Sometimes I think that all these banks with brokerages attached are issuing 8%-9% preferred while simultaneously driving down their own common to be able to buy back their own stock later on the cheap and ride it back up gaining momentum until the 2013 call dates on all these preferred where they'll do secondary offerings pay off the preferred and the beat goes on! I know it ain't that simple but it sure looks like that is what is going on to me. I mean the real probability of a bank run has what been elevated from what, 2%, to 2.5% probability?
Holley has a point here, but I think it is a much more sophisticated and complex game. There is stuff going on at the individual bank level as Holley suspects, but it is a multi-level game, that at the top level includes the Treasury Secretary and the connected, such as the Carlyle Group. They are settling old scores and positioning themselves for huge profits.

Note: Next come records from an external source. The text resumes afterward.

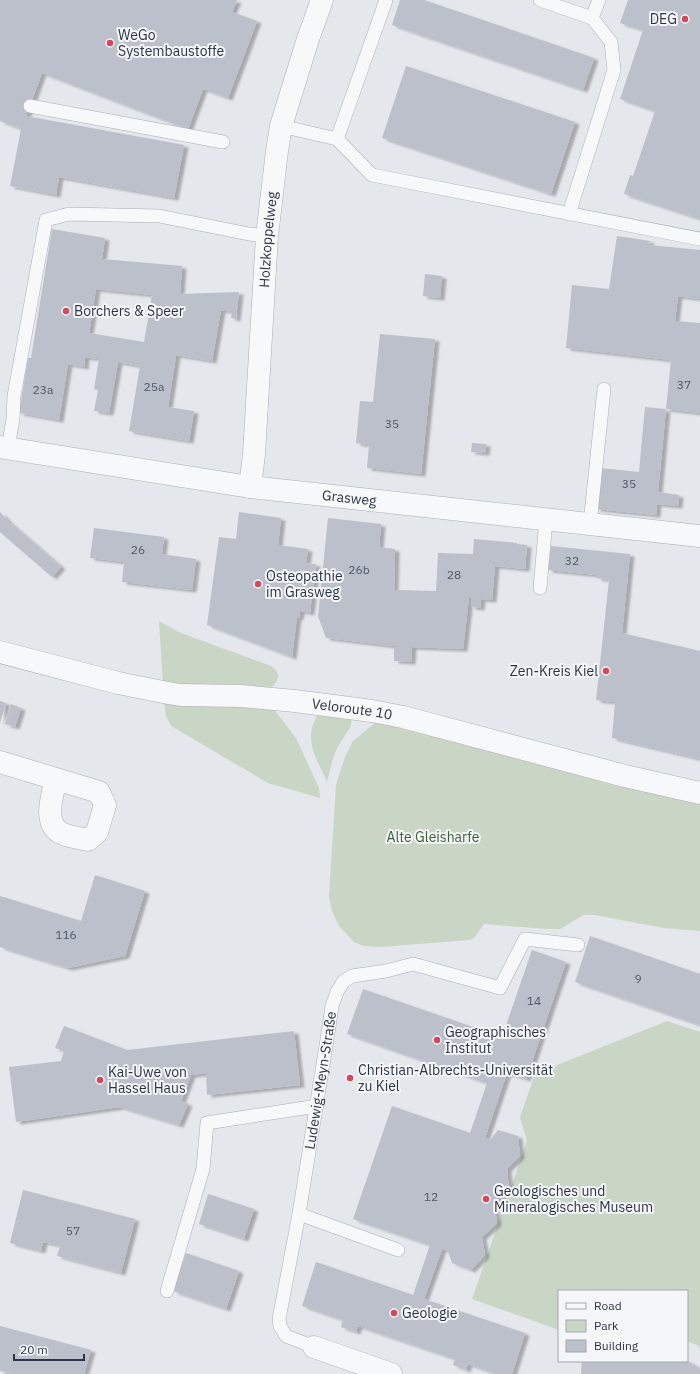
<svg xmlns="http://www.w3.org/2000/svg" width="700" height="1374" font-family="'IBM Plex Sans',sans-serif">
<defs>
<filter id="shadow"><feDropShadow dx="4.5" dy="2.5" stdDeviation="1" flood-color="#0004"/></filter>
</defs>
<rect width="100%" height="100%" fill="#e4e7ec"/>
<g fill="#c9d6c5">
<path d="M159,621L181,633L271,666C284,675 277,682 269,690L163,684Z"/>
<path d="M164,700L272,707L296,738L319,788L320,798L268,783L171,726L166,716Z"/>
<path d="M318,715L351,717C353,727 347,732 342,740C333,752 331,768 327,782C317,759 302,739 318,715Z"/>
<path d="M382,720L700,799V931L663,928L595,915H584L560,929H548L484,924L474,938L469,940L381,947L364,946L354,942L339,926L332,911L329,896L336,785L345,757L353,741L375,723Z"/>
<path d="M667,1021L700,1032V1348L697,1345L687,1341V1291H559V1330L472,1299L527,1141L520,1117L535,1074Z"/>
</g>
<g fill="#bbc0ca" fill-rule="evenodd" filter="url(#shadow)">
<path d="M0,0H237L232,12L257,21L228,98L203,89L188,129L42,73L26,116L184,145L174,198L59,177L56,195L10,186L21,129L0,121Z"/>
<path d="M400,0H424L594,58L583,90L392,25Z"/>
<path d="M628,0H700V219L624,194L630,175L633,176L655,111L620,99L643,30L620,23Z"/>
<path d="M406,66L575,122L551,194L382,138Z"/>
<path d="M52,229L105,238L102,259L182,266L180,294L239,292L236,319L231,318L232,312L221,310L212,361L176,355L168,407L194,411L189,441L129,431L140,366L118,362L109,413L94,411L98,390L94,389L99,359L85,357L84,367L68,364L59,420L19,413L28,358H31ZM96,289L152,295L144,342L89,333Z"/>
<path d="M617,236L650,241L649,245L700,250V299L678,296L675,321L700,323V413L666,409L671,360L566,348L572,285L609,289Z"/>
<path d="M425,274L442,276L440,298L423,296Z"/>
<path d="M380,334L435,339L421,474L367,468L369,445L356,443L360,401L373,402Z"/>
<path d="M645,407L666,409L658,492L679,495L678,506L657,504L656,515L596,509L600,468L639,472Z"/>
<path d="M472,443L486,444L485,453L471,452Z"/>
<path d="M0,512L9,522L61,567L52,577L0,532Z"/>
<path d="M239,512L281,518L278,545L308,549L306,563L316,564L310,613L300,611L299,618L297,617L292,657L207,625L219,537L236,539Z"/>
<path d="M328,518L381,524L379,547L395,549L394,590L436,591L438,553L473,554L474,539L517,543V544L527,545L525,569L495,566L492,600L481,599L480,608L471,607L472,598H469L463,649L412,647L411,662L394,661V646L326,638L318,616Z"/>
<path d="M94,528L164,537L162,554L196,559L192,590L122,582L124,562L90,558Z"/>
<path d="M551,546L630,554L622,633L700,651V759L612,738L615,702L596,700L609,580L597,578V575L548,570Z"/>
<path d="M0,701L6,703L0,723Z"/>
<path d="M11,704L21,708L15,727L5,724Z"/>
<path d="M95,875L145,891L125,956L68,968L0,947V896L81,921Z"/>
<path d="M590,936L700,974V1025L575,982Z"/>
<path d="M532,950L566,962L526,1079L507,1073L485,1138L490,1140L498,1130L518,1136L520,1156L507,1169L509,1190L494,1203L497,1223L482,1237L485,1255L471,1270L452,1263L448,1251L442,1249L424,1299L525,1333L512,1374H497L468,1364L466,1370L453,1365L455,1359L358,1326L356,1332L341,1327L343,1320L302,1306L316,1262L413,1295L430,1245L353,1219L392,1106L470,1133L487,1083L347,1034L363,989L502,1037Z"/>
<path d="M64,1026L127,1050L294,1031L300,1085L207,1095L206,1073L191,1075L181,1101L188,1104L179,1125L120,1107L16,1122L9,1067L61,1061L64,1051L55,1048Z"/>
<path d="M23,1190L135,1219L121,1273L57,1256L60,1246L53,1244L43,1242L41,1251L10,1243Z"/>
<path d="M208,1194L254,1209L244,1239L199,1224Z"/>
<path d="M186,1253L239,1271L226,1309L173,1291Z"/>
<path d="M0,1326L91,1350L84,1374H12L0,1371Z"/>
<path d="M582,1361H688L700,1369V1374H581Z"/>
</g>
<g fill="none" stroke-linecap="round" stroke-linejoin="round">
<defs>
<g id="service">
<path d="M540,0L592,18"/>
<path d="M30,106L223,142"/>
<path d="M281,126L337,139L372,175L700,239"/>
<path d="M337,139L386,0"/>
<path d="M569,214L614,70L611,42L592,18L599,0"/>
<path d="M8,448L13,419L14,396L46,220L69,214L159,216L249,234L267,236"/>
<path d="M590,524L604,389"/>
<path d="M540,588L546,520"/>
<path d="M299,1214L398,1250"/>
<path d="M167,1291L203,1169L207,1123L317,1106"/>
<path id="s1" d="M314,1347L286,1336L280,1326L279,1319L299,1214L329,1027L332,1006L337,992L343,982L352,976L386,971L413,964L500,988L525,939L578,945"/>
</g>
<g id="minor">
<path id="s2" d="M0,447L250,487L700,536"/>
<path id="s3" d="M250,487L254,454L267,236L277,151L281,126L308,39L322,0"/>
<path id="s4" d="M0,652L118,683L168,693L181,695L241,696L295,701L372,711L403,717L625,776L700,793"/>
<path d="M0,762L99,792L105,805L97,832L88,840C80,838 71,837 63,834C42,825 52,796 56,780"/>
<path d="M314,1347L391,1374"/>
</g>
</defs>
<use href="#service" stroke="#a9aeb7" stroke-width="14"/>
<use href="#minor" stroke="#a9aeb7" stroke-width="23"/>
<use href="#service" stroke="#f7f8fa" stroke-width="13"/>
<use href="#minor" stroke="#f7f8fa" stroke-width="22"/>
</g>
<g fill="#d1495b" stroke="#f4f6f9" stroke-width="1.5">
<circle cx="685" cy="19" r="4"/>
<circle cx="110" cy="43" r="4"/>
<circle cx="66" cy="311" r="4"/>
<circle cx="258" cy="584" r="4"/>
<circle cx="606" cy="671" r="4"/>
<circle cx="437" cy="1040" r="4"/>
<circle cx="350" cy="1078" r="4"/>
<circle cx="100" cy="1080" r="4"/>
<circle cx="486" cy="1199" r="4"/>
<circle cx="394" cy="1313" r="4"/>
</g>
<g text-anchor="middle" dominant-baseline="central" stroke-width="4" stroke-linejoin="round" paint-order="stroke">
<g font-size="12" fill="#4f5766">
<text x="684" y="384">37</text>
<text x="154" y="386">25a</text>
<text x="43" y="389">23a</text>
<text x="392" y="423">35</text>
<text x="629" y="483">35</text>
<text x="138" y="549">26</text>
<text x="572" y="560">32</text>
<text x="359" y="569">26b</text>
<text x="454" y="574">28</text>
<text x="66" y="934">116</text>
<text x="638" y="978">9</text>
<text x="534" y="1000">14</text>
<text x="431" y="1196">12</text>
<text x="73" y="1230">57</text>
</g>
<g font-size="14" fill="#2b3445" stroke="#f4f6f9" text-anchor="start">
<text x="677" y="19" text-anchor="end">DEG</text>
<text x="118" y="35">WeGo<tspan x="118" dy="16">Systembaustoffe</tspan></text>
<text x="74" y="311">Borchers &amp; Speer</text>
<text x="266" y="576">Osteopathie<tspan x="266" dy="16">im Grasweg</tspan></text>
<text x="598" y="671" text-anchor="end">Zen-Kreis Kiel</text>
<text x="445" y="1032">Geographisches<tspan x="445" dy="16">Institut</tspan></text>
<text x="358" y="1070">Christian-Albrechts-Universität<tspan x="358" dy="16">zu Kiel</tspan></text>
<text x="108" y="1072">Kai-Uwe von<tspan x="108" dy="16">Hassel Haus</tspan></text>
<text x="494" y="1191">Geologisches und<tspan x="494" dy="16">Mineralogisches Museum</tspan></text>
<text x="402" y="1313">Geologie</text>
</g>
<g font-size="14" fill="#2b3445" stroke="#f4f6f9">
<text stroke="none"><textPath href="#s3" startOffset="248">Holzkoppelweg</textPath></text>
<text stroke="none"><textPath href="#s2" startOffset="353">Grasweg</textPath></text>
<text stroke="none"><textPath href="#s4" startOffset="358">Veloroute 10</textPath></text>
<text stroke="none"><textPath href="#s1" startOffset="291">Ludewig-Meyn-Straße</textPath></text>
</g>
<g font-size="14" fill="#3f6138" stroke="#f4f6f9">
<text x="433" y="837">Alte Gleisharfe</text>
</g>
</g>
<rect x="558" y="1290" width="130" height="72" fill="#f4f6f9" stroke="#a4a8b1"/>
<rect x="566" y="1303" width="20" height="6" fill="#f7f8fa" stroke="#a4a8b1"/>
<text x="594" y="1310" font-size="12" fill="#2b3445">Road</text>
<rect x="566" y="1320" width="20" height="12" fill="#c9d6c5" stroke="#a4a8b1"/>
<text x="594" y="1330" font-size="12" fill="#2b3445">Park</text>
<rect x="566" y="1340" width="20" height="12" fill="#bbc0ca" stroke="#a4a8b1"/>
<text x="594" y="1350" font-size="12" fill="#2b3445">Building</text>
<path d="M14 1354v6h70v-6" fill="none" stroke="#2b3445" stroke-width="2"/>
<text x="20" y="1354" font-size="12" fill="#2b3445" stroke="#f4f6f9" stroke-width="3" paint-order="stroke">20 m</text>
</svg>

Given that the mismatched short liabilities/long assets balance sheets of the entire financial industry could result in a liquidity crisis for nearly any financial institution in the United States, isn't it quite curious that the financial institutions that seem to have had, or are having, the most liquidity troubles are those that Treasury Secretary Paulson always wanted to see taken out, i.e. Bear Stearns, Freddie and Fannie?
The mortgage/housing crisis is real, but the inside players are certainly using it to set up their next big score.